(Beginning of The data)
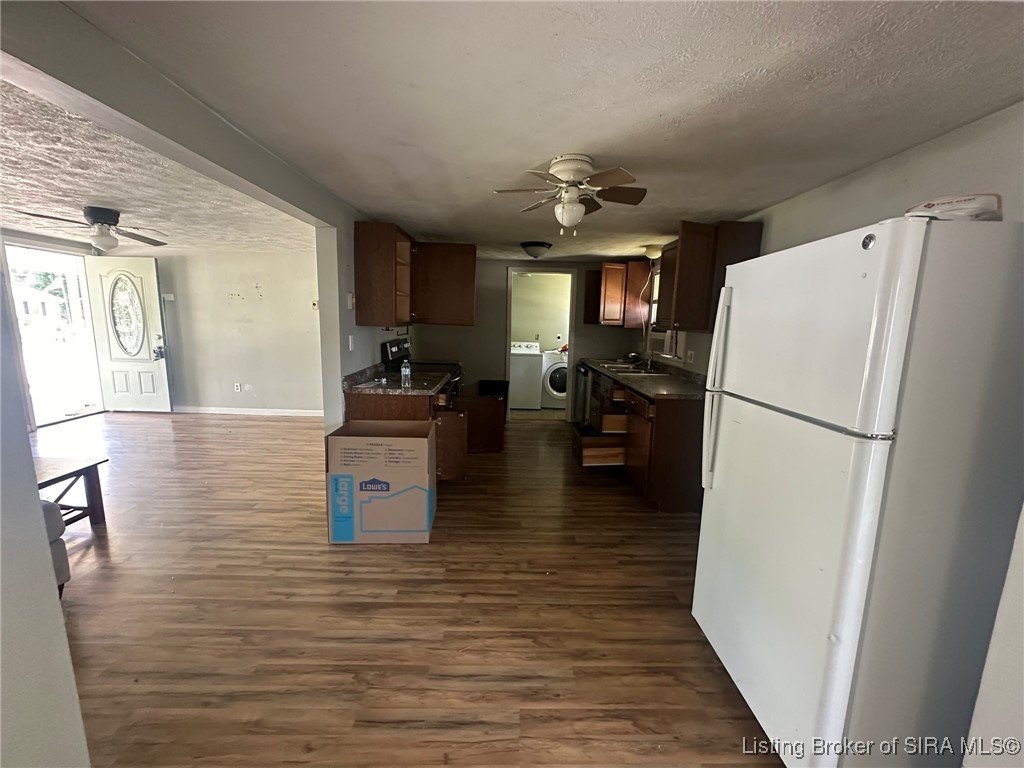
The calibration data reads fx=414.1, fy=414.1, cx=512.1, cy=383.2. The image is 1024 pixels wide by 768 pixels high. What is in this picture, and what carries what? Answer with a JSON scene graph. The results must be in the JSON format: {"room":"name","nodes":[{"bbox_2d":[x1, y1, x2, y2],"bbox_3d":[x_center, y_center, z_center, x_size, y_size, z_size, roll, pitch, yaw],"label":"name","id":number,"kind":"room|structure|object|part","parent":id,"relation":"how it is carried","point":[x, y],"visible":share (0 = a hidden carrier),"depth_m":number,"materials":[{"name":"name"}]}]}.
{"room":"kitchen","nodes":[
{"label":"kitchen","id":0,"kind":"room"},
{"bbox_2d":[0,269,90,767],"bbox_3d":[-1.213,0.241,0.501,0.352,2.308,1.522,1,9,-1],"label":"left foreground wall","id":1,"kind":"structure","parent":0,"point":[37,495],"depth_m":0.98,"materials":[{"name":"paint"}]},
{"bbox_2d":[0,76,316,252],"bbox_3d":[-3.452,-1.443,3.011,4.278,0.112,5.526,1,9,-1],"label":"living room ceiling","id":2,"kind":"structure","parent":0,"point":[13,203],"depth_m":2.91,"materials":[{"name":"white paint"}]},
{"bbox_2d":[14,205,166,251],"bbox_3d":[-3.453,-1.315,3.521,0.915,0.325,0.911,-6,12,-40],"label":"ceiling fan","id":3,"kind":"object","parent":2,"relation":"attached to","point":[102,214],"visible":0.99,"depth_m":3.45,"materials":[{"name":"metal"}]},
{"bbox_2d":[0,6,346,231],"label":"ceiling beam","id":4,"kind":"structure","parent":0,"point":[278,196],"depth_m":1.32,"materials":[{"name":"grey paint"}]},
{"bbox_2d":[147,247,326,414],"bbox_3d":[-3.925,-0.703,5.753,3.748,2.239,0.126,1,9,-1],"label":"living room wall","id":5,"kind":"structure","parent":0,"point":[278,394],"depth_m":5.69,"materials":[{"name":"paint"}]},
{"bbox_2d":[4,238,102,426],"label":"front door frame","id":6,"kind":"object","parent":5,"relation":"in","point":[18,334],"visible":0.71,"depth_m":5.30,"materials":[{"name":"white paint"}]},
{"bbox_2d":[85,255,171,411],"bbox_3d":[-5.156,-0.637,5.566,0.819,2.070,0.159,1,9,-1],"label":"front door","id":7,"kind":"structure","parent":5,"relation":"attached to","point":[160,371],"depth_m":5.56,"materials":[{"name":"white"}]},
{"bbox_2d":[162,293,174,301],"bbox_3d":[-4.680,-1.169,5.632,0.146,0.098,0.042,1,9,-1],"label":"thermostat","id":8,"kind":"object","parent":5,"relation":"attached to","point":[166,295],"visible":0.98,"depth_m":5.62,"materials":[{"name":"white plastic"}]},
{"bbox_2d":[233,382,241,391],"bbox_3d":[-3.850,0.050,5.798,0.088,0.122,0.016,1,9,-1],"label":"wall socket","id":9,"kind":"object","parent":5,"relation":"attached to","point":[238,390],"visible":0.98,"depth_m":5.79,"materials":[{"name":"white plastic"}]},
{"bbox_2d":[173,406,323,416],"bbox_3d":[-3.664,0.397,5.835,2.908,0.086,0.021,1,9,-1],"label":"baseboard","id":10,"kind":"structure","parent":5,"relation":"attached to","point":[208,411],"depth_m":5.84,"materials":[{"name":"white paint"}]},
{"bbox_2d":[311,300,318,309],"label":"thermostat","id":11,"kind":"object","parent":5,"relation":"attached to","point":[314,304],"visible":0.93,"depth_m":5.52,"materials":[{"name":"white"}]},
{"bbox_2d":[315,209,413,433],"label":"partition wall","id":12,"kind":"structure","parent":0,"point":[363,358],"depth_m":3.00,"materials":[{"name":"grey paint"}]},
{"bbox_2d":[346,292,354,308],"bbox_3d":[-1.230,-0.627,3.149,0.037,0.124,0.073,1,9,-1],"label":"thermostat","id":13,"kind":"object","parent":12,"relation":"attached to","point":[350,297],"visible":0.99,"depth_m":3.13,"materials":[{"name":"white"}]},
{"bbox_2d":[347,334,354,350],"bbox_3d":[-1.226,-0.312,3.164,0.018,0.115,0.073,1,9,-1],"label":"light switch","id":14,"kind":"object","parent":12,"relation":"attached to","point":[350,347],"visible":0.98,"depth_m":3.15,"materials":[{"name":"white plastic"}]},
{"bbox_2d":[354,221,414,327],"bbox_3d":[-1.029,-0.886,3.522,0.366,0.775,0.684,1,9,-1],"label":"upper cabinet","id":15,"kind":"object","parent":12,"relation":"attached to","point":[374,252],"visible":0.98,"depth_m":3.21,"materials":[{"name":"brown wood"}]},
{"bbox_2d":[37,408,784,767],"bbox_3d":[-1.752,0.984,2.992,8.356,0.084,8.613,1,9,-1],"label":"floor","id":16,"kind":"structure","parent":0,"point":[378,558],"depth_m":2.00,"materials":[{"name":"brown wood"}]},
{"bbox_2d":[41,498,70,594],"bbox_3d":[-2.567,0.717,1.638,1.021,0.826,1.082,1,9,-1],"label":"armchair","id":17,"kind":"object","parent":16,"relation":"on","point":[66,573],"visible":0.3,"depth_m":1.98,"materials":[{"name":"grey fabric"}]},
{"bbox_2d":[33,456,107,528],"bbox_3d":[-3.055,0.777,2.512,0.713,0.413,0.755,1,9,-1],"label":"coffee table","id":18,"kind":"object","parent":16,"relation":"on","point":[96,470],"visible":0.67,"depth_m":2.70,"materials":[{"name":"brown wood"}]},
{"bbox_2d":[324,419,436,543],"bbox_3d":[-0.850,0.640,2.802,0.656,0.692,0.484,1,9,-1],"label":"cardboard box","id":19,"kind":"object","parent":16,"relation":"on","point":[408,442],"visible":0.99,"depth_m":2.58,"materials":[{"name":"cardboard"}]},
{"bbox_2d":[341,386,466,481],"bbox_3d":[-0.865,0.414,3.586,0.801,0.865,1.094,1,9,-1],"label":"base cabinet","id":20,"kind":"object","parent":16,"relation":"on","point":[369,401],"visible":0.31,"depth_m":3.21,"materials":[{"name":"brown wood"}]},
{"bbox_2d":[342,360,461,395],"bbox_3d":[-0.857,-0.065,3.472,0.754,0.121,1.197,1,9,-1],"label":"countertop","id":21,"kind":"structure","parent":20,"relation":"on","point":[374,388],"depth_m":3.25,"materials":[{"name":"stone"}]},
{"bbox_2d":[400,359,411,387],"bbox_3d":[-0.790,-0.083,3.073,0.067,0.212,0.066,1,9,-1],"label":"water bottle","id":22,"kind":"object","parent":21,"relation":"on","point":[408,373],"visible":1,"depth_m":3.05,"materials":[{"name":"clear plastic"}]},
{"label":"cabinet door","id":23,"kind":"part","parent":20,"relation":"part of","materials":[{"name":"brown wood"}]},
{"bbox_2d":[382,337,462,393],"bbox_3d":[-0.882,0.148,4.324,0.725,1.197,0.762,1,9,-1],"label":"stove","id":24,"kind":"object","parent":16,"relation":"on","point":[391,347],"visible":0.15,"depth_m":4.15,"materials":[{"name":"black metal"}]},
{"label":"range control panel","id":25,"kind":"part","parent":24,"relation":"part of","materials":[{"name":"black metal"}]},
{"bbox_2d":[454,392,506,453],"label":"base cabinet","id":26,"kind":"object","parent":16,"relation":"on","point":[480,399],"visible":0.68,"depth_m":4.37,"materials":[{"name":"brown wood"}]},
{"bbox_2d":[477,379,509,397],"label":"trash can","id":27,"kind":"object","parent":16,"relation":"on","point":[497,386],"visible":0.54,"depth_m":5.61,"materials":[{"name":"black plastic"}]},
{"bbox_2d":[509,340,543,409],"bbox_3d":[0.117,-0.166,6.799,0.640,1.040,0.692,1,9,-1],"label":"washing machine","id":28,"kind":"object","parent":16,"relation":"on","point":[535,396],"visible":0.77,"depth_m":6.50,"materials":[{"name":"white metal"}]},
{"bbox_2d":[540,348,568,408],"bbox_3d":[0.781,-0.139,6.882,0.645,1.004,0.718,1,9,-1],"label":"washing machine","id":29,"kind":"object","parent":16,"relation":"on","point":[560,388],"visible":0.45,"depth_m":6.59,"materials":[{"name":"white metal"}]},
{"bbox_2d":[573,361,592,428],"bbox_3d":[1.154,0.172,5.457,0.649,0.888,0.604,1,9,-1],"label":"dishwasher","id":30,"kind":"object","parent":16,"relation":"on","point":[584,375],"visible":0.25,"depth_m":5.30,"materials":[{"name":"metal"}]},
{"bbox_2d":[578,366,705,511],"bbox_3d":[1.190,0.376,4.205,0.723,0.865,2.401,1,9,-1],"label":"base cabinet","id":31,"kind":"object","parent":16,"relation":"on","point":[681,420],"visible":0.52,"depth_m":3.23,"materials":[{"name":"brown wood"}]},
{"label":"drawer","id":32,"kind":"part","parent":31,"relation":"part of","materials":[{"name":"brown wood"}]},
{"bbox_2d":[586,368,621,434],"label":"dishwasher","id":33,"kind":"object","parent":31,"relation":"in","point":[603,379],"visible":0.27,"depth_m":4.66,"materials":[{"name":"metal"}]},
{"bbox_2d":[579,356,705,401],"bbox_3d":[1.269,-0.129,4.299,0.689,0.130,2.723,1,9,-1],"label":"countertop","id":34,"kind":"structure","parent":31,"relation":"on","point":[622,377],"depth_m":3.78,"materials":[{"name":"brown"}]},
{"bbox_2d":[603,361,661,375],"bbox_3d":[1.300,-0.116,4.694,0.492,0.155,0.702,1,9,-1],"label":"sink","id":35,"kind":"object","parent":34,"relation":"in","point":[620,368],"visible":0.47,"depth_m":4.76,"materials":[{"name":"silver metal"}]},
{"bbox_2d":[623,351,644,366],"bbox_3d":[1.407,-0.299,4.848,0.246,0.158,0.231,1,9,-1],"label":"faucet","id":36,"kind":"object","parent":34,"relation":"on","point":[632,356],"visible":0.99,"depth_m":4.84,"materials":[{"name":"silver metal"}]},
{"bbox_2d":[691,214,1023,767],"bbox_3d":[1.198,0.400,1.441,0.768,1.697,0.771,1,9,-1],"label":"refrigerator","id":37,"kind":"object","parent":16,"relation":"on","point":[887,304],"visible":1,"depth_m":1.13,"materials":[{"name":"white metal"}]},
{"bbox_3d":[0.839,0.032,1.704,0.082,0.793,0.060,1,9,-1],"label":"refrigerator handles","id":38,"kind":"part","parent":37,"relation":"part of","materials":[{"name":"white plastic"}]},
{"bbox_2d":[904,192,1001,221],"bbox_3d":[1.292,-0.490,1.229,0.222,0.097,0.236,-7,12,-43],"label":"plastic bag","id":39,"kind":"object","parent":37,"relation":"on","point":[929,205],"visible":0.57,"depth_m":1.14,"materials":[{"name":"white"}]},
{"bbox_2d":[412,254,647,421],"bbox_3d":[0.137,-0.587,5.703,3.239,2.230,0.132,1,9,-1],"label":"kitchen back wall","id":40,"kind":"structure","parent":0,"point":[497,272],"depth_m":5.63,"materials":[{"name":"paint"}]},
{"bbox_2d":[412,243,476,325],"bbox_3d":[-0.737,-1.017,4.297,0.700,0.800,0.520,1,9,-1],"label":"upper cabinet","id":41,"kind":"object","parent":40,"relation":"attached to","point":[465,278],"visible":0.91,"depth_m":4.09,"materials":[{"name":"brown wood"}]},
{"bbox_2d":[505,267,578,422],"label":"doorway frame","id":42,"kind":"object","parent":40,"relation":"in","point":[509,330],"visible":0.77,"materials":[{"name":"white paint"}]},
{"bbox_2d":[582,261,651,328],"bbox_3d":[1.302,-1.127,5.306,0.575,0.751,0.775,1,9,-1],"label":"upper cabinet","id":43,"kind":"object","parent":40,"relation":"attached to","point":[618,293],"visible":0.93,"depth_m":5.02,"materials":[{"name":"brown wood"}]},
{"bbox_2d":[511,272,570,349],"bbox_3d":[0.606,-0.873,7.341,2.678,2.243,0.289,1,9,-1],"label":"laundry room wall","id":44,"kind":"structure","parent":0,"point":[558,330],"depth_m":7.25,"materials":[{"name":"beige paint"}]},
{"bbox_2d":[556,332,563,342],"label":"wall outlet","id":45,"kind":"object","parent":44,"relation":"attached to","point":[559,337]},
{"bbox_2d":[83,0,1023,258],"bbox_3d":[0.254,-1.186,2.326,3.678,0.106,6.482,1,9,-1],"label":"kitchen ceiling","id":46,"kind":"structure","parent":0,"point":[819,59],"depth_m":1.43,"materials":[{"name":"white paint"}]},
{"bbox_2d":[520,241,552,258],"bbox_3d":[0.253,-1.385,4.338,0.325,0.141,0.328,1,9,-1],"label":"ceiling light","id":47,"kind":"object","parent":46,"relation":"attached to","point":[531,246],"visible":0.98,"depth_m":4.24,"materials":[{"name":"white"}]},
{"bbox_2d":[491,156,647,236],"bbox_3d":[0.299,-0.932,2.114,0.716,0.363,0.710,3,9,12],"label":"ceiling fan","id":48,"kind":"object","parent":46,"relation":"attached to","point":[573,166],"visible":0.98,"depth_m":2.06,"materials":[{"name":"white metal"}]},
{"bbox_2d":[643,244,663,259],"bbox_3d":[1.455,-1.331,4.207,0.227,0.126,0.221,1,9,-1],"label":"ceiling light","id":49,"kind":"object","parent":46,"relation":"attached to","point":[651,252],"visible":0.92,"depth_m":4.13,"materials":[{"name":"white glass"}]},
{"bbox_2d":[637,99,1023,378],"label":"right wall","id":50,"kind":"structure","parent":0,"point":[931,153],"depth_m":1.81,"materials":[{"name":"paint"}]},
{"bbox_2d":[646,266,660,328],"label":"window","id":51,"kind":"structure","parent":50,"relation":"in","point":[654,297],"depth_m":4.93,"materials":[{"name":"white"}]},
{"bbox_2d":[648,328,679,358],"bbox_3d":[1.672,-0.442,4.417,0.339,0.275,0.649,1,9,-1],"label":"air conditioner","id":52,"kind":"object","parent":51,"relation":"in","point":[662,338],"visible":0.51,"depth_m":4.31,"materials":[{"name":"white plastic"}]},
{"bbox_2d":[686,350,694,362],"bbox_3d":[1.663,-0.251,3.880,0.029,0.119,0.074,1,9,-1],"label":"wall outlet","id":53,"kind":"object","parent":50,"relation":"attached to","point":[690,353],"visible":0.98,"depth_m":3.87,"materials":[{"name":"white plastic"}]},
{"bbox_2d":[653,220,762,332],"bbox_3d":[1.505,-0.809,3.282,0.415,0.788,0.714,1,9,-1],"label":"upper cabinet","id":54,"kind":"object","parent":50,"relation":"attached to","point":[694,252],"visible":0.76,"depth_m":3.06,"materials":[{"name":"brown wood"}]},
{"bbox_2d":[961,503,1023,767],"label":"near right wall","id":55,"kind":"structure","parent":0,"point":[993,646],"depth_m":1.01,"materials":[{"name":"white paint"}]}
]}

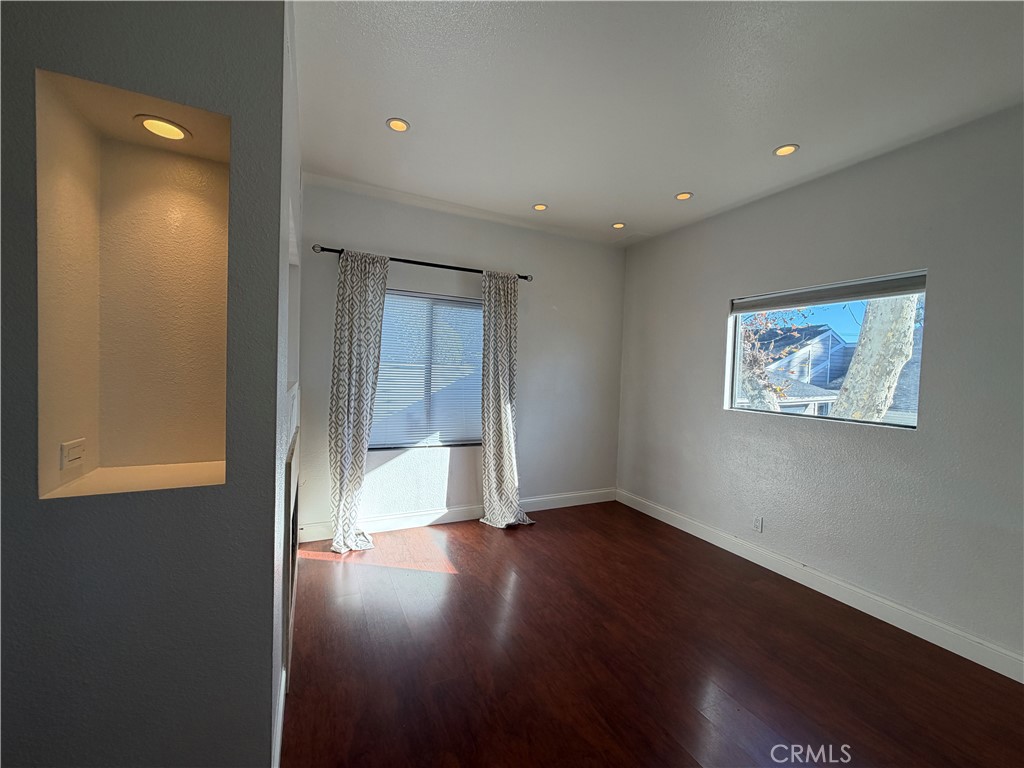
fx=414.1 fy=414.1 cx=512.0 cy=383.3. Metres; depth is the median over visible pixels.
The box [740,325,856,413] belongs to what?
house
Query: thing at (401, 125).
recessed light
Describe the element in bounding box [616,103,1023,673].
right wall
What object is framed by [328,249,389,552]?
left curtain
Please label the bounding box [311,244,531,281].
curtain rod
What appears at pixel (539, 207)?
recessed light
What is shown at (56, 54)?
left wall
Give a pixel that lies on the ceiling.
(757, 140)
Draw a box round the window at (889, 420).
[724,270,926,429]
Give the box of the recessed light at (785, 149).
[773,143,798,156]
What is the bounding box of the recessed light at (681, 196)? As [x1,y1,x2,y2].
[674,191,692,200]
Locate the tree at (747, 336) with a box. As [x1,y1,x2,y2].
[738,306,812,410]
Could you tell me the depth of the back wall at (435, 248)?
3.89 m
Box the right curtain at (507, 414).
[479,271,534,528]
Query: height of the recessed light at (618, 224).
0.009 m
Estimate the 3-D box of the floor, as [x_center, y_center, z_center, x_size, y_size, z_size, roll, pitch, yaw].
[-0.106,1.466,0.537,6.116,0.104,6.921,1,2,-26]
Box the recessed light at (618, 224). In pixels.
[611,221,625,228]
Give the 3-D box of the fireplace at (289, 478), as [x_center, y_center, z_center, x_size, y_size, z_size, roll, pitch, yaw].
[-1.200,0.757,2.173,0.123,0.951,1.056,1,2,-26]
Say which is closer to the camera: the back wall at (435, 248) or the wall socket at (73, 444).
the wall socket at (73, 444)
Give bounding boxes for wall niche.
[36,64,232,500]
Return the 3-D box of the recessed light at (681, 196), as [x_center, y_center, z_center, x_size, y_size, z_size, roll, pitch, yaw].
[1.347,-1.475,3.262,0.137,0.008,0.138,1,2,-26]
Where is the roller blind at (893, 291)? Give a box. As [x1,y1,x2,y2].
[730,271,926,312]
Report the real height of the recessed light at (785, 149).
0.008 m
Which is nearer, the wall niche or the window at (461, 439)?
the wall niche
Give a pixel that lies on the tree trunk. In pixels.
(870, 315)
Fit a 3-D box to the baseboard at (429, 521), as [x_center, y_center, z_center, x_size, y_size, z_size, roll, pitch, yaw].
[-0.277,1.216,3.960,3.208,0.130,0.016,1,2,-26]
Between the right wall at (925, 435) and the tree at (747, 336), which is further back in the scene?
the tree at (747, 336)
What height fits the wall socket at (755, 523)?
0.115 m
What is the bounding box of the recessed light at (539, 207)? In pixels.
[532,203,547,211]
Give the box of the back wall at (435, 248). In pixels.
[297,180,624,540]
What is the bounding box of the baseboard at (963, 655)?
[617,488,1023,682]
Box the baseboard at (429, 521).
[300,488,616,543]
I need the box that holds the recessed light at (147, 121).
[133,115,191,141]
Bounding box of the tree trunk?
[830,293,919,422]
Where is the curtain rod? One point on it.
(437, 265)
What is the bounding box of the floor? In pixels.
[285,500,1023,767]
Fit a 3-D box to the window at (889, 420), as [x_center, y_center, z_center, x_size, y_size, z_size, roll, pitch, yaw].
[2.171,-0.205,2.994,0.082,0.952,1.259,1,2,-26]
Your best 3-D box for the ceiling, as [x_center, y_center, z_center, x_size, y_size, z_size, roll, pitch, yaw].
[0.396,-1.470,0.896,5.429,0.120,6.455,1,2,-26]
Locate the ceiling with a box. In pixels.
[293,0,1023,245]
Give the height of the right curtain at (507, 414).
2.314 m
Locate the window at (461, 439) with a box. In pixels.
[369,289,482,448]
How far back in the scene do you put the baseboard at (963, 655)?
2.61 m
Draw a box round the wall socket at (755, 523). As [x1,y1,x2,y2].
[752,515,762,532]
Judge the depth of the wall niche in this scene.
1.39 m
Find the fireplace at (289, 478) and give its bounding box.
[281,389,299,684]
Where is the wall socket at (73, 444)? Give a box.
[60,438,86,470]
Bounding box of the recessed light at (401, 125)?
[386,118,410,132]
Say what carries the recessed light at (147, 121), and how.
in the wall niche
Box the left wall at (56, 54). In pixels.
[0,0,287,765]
(End of The data)
• [Your task] Exactly the lines from the one containing "Say what carries" through the end of the entries above must be output, and no others.

• [The answer]
Say what carries the recessed light at (147, 121), and how.
in the wall niche
Box the left wall at (56, 54). In pixels.
[0,0,287,765]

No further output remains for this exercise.